Informática
Inteligencia Artificial
La inteligencia artificial no es para mí una moda pasajera, sino una herramienta de trabajo más, y como cualquier herramienta su valor depende de saber usarla bien. Trabajo a diario con modelos como Claude, ChatGPT y Gemini, y me manejo con soltura en el diseño de prompts y en la integración de estos modelos en flujos de trabajo reales, sacándoles un rendimiento que va mucho más allá de la simple conversación.
Mi principal interés es la automatización. Todo proceso repetitivo es tiempo que se puede recuperar, y la IA permite construir flujos que encadenan tareas, procesan información y generan resultados de forma autónoma. Combinada con scripting, se convierte en una forma muy eficaz de eliminar trabajo manual y reducir errores en procesos que antes exigían horas de dedicación.
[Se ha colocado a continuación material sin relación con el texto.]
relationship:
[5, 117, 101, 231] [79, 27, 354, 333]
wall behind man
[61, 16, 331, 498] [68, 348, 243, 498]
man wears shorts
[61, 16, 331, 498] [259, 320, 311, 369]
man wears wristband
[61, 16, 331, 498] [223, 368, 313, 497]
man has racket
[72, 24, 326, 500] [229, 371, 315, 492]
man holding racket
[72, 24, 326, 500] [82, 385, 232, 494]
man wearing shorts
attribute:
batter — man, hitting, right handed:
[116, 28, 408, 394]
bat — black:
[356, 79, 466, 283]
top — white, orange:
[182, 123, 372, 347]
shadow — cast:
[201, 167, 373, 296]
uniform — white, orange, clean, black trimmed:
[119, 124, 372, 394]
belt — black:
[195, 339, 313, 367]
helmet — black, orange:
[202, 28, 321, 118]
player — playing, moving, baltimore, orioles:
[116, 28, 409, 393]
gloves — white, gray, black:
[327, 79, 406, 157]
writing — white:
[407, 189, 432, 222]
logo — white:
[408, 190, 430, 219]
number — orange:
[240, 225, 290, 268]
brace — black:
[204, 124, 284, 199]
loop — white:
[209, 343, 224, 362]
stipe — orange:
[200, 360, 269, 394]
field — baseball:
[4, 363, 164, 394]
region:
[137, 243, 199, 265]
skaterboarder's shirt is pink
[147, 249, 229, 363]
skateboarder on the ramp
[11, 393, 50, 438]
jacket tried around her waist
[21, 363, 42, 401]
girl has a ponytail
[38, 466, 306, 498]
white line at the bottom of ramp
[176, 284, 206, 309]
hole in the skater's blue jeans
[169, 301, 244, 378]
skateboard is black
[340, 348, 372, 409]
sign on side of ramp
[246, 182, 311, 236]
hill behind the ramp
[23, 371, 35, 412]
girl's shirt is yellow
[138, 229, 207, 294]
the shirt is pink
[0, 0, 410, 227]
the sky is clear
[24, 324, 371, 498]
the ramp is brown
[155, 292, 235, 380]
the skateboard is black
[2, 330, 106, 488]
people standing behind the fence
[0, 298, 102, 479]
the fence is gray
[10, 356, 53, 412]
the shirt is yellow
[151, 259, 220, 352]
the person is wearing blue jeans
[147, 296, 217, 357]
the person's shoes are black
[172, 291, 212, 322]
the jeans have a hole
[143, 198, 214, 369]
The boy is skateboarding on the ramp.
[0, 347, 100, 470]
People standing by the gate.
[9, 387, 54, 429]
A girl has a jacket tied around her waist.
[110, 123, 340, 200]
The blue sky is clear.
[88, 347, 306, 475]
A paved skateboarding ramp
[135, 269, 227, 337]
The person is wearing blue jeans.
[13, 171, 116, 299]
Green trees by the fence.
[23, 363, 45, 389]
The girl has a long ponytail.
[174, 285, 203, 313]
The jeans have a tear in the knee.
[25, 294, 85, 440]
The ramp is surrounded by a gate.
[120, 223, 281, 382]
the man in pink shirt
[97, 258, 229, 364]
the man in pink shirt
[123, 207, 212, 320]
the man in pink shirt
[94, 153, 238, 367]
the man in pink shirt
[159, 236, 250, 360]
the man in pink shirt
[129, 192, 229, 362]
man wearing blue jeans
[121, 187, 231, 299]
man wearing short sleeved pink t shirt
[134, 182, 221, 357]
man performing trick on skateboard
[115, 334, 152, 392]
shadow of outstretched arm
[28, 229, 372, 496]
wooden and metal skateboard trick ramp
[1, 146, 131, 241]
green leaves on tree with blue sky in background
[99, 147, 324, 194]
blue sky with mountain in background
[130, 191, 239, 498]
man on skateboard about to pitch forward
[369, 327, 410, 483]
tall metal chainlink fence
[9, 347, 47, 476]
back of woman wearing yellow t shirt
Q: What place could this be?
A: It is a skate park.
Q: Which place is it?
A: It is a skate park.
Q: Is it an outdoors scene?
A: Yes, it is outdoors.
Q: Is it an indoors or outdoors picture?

Aplicada al ámbito IT, la IA multiplica la capacidad de trabajo: acelera el diagnóstico de incidencias, ayuda a interpretar registros y configuraciones, apoya el análisis de código y de posibles vulnerabilidades, y agiliza la generación de scripts y documentación técnica. Bien utilizada, no sustituye el criterio técnico, sino que lo potencia, permitiendo llegar antes y mejor a la solución.
También exploro su vertiente creativa, con la generación y edición asistida de contenido en vídeo, texto e imagen. Es un campo que evoluciona a una velocidad enorme, y precisamente por eso mantengo una actitud de aprendizaje constante: probar, equivocarme y volver a probar es la única forma real de dominar una tecnología que cambia cada mes.